Abkürzungen verstehen – richtig deuten und angemessen reagieren

Ein Blutbild beinhaltet neben dem LDL-, HDL-, CRP- und Hk-Wert die Harnsäurewerte. Diese tragen die Abkürzung „HS“. Die Normalwerte der Harnsäure liegen bei Frauen zwischen 2,4 und 5,7 Milligramm pro Deziliter und bei Männern zwischen 3,7 und 7,0 Milligramm pro Deziliter.
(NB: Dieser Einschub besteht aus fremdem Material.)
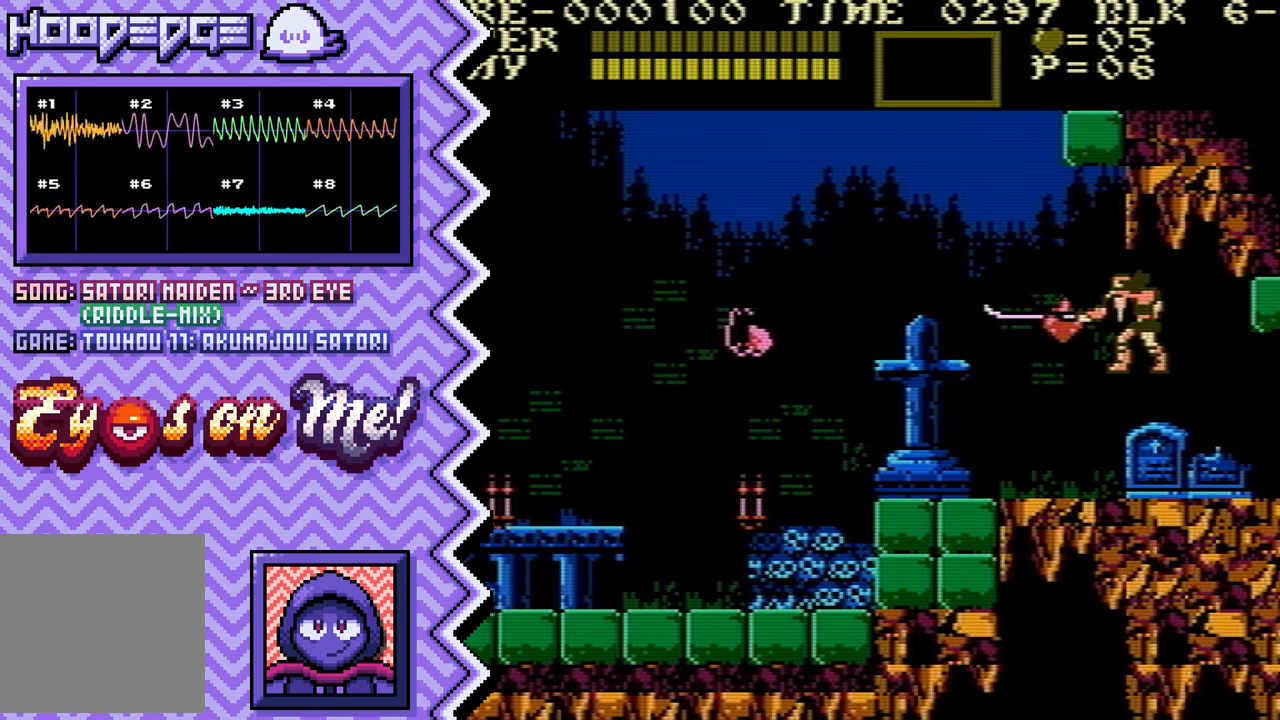
{"buttons": [], "events": [[84, "A", "down"], [200, "A", "up"], [317, "B", "down"], [451, "B", "up"]]}
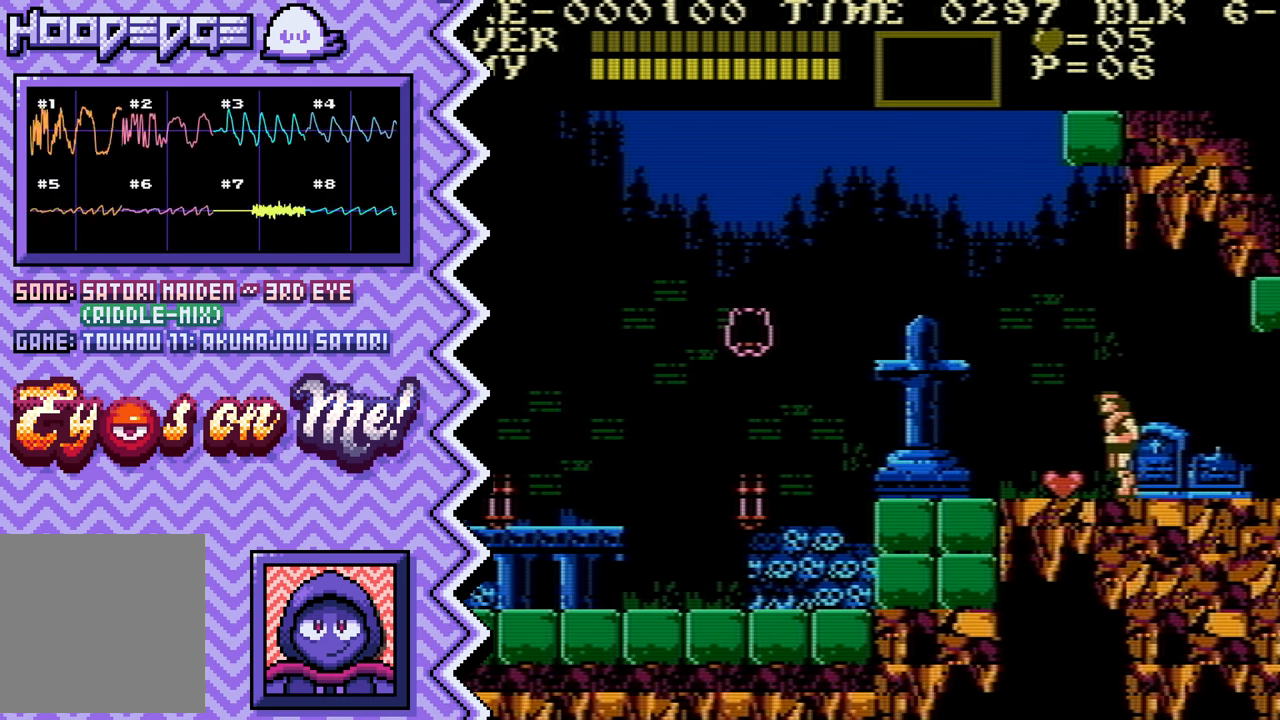
{"buttons": [], "events": [[83, "Y", "down"], [200, "Y", "up"], [317, "X", "down"], [434, "X", "up"]]}
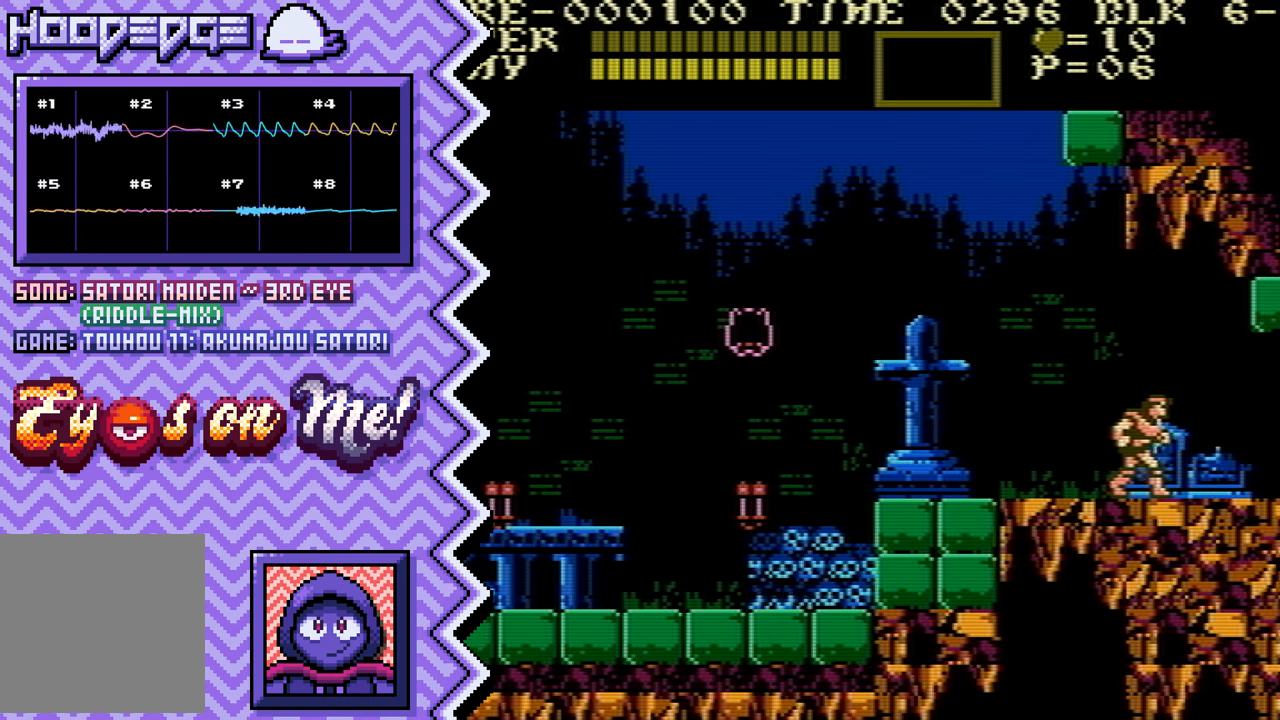
{"buttons": [], "events": [[67, "A", "down"], [184, "A", "up"], [301, "B", "down"], [418, "B", "up"]]}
Ein erhöhter Harnsäurewert deutet auf eine Fehlfunktion der Nieren hin. Die Ursache hierfür ist beispielsweise eine Ernährung mit purinreichen Mahlzeiten. Nicht zuletzt zählt der Gamma GT-Wert zu den wissenswerten Blutwerte Abkürzungen. Die Bezeichnung des Wertes steht für „Gamma-Glutamyl-Transferase“. Damit ist ein Enzym gemeint, das in verschiedenen Organen des menschlichen Körpers vorkommt. Die Gamma-GT-Werte, die ein Blutbild enthält, stammen aus der Leber des Patienten. Liegen Schäden der Leber oder Gallenwege vor, steigt der Gamma-GT-Wert an. Wer die wichtigsten Abkürzungen der Blutwerte beherrscht, erkennt die vorliegenden Fehlfunktionen des eigenen Körpers frühzeitig und reagiert darauf angemessen.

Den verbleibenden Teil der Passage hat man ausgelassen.